Gracie Dzienny (/ˌdˈzɛni/; born August 26, 1995) is an American actress. She is known for her roles as Amanda McKay on Nickelodeon's Supah Ninjas, as Greer Danville on ABC Family's Chasing Life, as Clementine Lewis on CBS' Zoo, and as Elinor Fairmont on Netflix's First Kill.

==Early life==
Dzienny was born on August 26, 1995, in Toledo, Ohio, and is the daughter of Mike and Tara Dzienny. She is the youngest of three children. Dzienny began modeling at the age of five after winning a contest sponsored by L'Oréal, and primarily modeled during summers. Soon after taking up modeling she began studying tap, jazz, ballet, and hip hop dancing. After landing a role in the Supah Ninjas pilot, Dzienny and her mother moved to Los Angeles in November 2010.

Her Supah Ninjas co-star George Takei stated in an interview that Dzienny is a "musical theater fan".

==Career==
During her freshman year in high school Dzienny auditioned for the part of Amanda on Supah Ninjas, a process that involved approximately half a dozen subsequent auditions.

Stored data
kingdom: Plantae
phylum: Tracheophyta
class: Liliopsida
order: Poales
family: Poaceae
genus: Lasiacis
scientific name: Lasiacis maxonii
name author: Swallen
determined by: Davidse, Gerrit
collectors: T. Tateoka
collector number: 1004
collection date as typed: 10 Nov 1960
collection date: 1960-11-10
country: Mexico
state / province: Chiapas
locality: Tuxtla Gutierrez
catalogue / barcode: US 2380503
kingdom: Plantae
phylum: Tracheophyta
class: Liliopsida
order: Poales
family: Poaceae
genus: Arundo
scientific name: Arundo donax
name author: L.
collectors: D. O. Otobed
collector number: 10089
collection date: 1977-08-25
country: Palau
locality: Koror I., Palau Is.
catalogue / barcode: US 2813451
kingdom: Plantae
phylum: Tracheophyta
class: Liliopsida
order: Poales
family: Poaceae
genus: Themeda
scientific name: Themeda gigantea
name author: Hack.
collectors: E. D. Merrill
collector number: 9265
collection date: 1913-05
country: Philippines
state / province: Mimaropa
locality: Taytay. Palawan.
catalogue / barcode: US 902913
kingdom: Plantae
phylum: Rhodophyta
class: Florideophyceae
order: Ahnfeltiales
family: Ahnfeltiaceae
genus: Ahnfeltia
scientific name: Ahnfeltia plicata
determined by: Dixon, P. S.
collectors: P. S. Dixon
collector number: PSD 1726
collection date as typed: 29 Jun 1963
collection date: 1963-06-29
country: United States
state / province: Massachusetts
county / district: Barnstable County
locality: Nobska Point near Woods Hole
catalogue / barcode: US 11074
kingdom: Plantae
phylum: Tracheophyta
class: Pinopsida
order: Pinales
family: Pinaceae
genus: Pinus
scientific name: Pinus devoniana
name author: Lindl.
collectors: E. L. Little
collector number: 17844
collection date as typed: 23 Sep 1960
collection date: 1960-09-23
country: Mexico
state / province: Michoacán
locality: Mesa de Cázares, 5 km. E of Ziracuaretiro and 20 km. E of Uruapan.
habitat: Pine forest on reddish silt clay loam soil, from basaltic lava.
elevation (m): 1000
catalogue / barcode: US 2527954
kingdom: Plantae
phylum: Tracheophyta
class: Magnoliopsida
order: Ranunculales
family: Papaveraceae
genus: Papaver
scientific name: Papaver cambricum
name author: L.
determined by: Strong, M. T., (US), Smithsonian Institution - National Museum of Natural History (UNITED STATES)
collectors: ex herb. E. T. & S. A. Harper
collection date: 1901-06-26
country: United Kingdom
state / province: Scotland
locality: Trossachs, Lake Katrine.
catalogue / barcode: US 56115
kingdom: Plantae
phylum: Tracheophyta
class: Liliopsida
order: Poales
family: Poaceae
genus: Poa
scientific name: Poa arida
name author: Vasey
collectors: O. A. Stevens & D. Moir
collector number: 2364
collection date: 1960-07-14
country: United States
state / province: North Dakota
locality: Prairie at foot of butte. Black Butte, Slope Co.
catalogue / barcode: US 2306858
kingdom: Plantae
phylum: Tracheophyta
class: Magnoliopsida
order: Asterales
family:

**STUDY QUESTIONS:**
A: Using the Gracie Dzienny text above, decide whether each statement agrees with it, and answer yes or no with the deciding words quoted: (i) Dzienny was born in Toledo, Ohio. (ii) Dzienny is the oldest of three children. (iii) Dzienny moved to Los Angeles with her father.
B: Return everything in the Gracie Dzienny text from "Her Supah Ninjas" down to "dozen subsequent auditions.".
C: Take the Gracie Dzienny text further, beginning right after its last sentence.

**EXPECTED RESPONSES:**
A:
(i) Yes: "Dzienny was born on August 26, 1995, in Toledo, Ohio"
(ii) No: "She is the youngest of three children."
(iii) No: "Dzienny and her mother moved to Los Angeles in November 2010."

B:
Her Supah Ninjas co-star George Takei stated in an interview that Dzienny is a "musical theater fan".

==Career==
During her freshman year in high school Dzienny auditioned for the part of Amanda on Supah Ninjas, a process that involved approximately half a dozen subsequent auditions.

C:
In 2014, Dzienny began appearing in the ABC Family drama series Chasing Life playing Greer Danville, the love interest of the lead character's younger sister, Brenna (Haley Ramm). In December 2016, she was promoted to a starring role in the third season of the CBS drama series Zoo. In 2017, she joined the cast of the film Bumblebee. In 2021, Dzienny played the supporting role of Ruby Red in the Netflix superhero series Jupiter's Legacy. In May 2021, she was cast in the regular role of the vampire Elinor Fairmont in the Netflix vampire drama series First Kill.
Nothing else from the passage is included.